Выбрать главу

Но Булгаков не сдается. „Лучше смерть, чем позор!“ — кричит герой его повести, бросаясь с десятого этажа вниз.

А в это время приехавшие „накануньевцы“ полностью, с „потрохами“, продались верховным властям, продались, лишь бы оказаться в почете у власть имущих… И.М. Василевский, бывший муж Любови Евгеньевны, затеял издание серии „Вожди и деятели революции“, но самое удивительное — Яков Блюмкин, левый эсер, убийца Мирбаха, будет писать книгу „Дзержинский“; „старый, убежденный погромщик, антисемит пишет хвалебную книжку о Володарском, называя его „защитником свободы печати“. Немеет человеческий ум“… Булгакову претит вот эта, неразборчивая в средствах достичь какого-то комфорта, приехавшая эмигрантская интеллигенция. Булгаков остро ощущает, как эти вернувшиеся „страшно слабеют“, не привыкшие, как он, к погоне за куском хлеба, сразу начинают заигрывать с властями, терять чутье и чувство собственного достоинства… Бобрищев-Пушкин взялся написать книгу о Володарском… „Трудно не сойти с ума, — записывает Булгаков 23 декабря 1924 года. — Впрочем, у старой лисы большее чутье, чем у Василевского. Это объясняется разностью крови. Он ухитрился спрятать свою фамилию не за одним псевдонимом, а сразу за двумя. Старая проститутка ходит по Тверской все время в предчувствии облавы. Этой — ходить плохо… Все они (бывшие „накануньевцы“. — В.П.) настолько считают, что партия безнадежно сыграна, что бросаются в воду в одежде… Какие бы ни сложились в ней комбинации — Бобрищев погибнет… Василевский же мне рассказал, что Алексей Толстой говорил:

— Я теперь не Алексей Толстой, а рабкор-самородок Потап Дерьмов. Грязный, бесчестный шут.
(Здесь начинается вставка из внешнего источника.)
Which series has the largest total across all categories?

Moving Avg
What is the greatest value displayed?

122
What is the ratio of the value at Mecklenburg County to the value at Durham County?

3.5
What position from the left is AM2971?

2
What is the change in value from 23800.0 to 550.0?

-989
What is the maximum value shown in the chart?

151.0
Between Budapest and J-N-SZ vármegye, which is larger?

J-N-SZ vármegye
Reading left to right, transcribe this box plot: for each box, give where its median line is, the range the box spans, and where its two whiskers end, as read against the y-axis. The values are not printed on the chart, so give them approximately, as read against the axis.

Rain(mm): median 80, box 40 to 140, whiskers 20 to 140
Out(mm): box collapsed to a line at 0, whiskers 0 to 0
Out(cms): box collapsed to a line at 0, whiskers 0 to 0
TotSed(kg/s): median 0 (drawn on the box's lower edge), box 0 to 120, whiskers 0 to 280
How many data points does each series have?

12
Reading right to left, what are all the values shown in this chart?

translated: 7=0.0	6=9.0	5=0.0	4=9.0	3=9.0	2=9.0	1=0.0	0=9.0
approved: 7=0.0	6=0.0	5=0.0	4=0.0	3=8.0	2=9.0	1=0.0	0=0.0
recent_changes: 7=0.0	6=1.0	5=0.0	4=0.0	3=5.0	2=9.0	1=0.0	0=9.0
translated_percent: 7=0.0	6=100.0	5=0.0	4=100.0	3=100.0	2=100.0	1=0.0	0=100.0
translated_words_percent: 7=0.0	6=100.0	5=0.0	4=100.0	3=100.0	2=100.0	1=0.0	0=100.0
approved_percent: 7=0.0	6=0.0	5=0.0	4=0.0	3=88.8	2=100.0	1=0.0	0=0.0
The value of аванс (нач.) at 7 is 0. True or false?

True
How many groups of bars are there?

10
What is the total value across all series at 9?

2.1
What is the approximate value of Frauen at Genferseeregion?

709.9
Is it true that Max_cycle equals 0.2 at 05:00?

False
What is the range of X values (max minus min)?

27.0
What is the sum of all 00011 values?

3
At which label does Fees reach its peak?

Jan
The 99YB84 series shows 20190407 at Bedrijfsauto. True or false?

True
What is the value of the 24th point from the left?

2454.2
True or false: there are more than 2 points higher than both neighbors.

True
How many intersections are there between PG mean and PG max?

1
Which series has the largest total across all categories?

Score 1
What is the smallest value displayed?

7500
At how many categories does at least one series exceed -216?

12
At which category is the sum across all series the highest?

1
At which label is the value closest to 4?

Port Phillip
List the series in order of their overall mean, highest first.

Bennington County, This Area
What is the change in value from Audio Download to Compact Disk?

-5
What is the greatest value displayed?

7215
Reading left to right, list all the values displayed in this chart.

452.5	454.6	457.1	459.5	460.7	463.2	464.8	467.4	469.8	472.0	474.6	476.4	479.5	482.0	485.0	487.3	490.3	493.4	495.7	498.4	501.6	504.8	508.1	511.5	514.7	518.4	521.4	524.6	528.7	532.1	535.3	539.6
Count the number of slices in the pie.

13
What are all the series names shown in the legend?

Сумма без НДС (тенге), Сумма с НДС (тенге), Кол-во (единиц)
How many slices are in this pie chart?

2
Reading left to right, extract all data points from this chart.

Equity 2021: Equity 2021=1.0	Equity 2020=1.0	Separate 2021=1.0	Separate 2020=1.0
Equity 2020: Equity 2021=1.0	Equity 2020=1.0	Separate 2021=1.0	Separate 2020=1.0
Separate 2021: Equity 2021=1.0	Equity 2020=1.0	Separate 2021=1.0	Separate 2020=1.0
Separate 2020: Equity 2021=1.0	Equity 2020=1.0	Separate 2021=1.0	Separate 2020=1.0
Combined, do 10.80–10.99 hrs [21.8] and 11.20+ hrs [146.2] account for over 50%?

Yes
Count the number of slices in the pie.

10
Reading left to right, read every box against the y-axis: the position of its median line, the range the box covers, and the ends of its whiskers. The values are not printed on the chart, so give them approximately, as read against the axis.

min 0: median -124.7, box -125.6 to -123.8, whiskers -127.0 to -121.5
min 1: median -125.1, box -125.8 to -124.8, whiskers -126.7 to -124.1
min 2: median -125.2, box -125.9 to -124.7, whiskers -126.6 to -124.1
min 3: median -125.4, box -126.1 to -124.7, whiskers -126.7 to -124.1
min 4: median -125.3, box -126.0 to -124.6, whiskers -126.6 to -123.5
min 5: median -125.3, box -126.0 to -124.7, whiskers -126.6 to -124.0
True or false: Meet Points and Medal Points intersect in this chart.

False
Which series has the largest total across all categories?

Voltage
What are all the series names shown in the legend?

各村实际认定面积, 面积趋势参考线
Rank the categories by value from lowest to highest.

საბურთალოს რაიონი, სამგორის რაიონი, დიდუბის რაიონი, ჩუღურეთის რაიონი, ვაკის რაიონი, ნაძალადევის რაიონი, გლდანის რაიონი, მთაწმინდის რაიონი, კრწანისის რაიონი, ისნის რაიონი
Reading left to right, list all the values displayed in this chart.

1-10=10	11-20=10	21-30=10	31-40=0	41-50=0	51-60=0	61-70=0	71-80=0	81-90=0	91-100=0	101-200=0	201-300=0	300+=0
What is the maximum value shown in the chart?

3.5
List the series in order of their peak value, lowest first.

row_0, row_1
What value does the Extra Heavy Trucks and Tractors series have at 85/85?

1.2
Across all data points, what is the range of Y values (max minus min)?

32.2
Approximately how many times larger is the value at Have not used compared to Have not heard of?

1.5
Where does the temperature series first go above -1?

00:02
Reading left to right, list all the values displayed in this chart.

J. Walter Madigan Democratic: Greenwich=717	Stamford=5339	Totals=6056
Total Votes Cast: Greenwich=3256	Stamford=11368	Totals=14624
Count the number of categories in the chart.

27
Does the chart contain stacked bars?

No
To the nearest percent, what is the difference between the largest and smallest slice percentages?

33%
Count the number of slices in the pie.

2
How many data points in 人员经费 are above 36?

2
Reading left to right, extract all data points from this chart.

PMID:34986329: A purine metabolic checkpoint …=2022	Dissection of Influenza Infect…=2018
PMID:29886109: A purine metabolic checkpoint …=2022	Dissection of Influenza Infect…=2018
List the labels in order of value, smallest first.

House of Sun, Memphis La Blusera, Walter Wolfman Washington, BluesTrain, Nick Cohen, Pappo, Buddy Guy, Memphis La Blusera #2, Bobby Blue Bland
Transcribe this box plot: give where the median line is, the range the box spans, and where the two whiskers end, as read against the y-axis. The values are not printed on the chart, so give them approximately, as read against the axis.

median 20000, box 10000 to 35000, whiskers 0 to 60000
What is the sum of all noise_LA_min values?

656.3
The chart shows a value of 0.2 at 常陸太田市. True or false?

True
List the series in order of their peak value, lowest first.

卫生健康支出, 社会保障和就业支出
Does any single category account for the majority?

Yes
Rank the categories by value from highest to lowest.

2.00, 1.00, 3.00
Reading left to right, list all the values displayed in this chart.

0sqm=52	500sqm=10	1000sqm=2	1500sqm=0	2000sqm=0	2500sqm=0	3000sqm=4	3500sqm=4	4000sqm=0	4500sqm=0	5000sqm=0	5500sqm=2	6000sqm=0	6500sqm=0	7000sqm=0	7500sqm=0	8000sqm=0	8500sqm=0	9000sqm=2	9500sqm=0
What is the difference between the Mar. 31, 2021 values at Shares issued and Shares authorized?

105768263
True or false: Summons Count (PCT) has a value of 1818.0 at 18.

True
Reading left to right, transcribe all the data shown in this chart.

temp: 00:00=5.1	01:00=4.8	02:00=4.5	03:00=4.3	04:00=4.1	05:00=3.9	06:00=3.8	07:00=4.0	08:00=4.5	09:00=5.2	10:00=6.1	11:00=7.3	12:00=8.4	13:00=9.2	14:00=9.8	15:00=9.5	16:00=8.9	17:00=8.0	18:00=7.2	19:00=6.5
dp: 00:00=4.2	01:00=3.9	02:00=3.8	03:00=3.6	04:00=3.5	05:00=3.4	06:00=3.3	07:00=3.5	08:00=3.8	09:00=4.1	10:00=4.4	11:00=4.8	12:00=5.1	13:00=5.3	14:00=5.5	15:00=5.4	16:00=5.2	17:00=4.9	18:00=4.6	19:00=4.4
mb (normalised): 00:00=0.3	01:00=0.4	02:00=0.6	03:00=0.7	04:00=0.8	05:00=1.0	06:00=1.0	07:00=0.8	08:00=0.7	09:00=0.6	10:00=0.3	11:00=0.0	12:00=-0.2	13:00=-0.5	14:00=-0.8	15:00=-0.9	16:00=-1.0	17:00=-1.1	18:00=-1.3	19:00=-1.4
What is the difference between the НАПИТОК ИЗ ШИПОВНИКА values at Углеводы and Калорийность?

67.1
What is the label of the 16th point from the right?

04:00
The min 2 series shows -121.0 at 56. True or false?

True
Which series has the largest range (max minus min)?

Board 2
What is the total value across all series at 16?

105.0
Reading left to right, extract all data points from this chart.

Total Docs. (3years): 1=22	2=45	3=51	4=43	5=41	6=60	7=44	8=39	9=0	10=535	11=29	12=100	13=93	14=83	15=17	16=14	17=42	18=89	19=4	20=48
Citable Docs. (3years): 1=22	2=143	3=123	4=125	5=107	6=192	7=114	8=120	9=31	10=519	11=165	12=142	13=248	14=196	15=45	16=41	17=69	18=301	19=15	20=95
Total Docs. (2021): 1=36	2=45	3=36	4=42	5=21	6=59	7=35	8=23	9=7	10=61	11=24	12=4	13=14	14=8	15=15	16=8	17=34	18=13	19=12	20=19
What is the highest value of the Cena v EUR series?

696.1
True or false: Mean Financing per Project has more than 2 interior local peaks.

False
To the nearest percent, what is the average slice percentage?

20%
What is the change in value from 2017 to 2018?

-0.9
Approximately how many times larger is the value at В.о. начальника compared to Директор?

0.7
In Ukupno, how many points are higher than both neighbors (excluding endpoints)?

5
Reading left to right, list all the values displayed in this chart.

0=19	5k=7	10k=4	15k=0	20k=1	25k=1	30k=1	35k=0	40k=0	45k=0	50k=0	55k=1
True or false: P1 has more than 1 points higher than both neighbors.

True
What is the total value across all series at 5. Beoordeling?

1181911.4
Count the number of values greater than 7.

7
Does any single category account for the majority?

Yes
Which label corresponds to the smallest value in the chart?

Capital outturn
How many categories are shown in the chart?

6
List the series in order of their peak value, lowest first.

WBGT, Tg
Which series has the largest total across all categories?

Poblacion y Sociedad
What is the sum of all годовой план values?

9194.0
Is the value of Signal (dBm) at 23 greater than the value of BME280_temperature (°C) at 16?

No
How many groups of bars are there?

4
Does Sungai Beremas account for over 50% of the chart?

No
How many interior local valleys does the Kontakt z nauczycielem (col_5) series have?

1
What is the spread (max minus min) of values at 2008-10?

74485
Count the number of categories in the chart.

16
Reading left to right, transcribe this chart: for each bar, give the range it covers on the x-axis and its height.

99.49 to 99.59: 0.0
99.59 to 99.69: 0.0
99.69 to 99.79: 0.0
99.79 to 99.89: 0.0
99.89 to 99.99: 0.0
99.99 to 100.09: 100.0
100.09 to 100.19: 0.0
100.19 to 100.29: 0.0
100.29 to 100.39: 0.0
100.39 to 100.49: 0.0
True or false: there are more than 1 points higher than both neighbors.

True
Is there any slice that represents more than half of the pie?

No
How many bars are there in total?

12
Василевский же рассказал, что Демьян Бедный, выступая перед собранием красноармейцев, сказал:

— Моя мать была блядь…“

Конечно, Алексей Толстой в шутку мог что-то подобное сказать, он любил розыгрыши, любил что-нибудь „отмочить“, вполне возможно, что „рамолентный“ (старчески расслабленный. — В.П.) мог принять эту шутку всерьез и всерьез же передать ее Булгакову, бескомпромиссному и беспощадному к самому себе и к другим. Но ясно и другое, что позиция Алексея Толстого, склонного к компромиссам, отвергается Булгаковым как неприемлемая для него — писателя.

Характерен в этом отношении случай, который произошел на вечере у Ангарского. Как обычно в писательской среде, и здесь зашел разговор о цензуре, говорили разное, но чаще всего нападали на нее, говорили о писательской правде и лжи. В разговоре принимали участие В. Вересаев, Н. Никандров, В. Кириллов, Н. Ляшко, В. Львов-Рогачевский… Булгаков знал, что в такой разношерстной аудитории не следует ему выступать и говорить то, что думает о цензуре, но не сдержался и пожаловался на цензуру, которая снимает у него то фельетоны, то целые куски из повестей; так трудно работать, трудно быть самим собой. Н. Ляшко, пролетарский писатель, не скрывая раздражения, возражал Булгакову, не понимая, почему нужно изображать полную правду: „Нужно давать чересполосицу“… Когда же Булгаков сказал, что нынешняя эпоха — это „эпоха свинства“, Ляшко с ненавистью возразил ему:

— Чепуху вы говорите…

„Не успел ничего ответить на эту семейную фразу, — записывает Булгаков 26 декабря 1924 года, в ночь на 27-е, — потому что вставали в этот момент из-за стола. От хамов нет спасения… Ангарский (он только на днях вернулся из-за границы) в Берлине, а кажется, и в Париже всем, кому мог, показал гранки моей повести „Роковые яйца“. Говорит, что страшно понравилось и (кто-то в Берлине, в каком-то издательстве) ее будут переводить.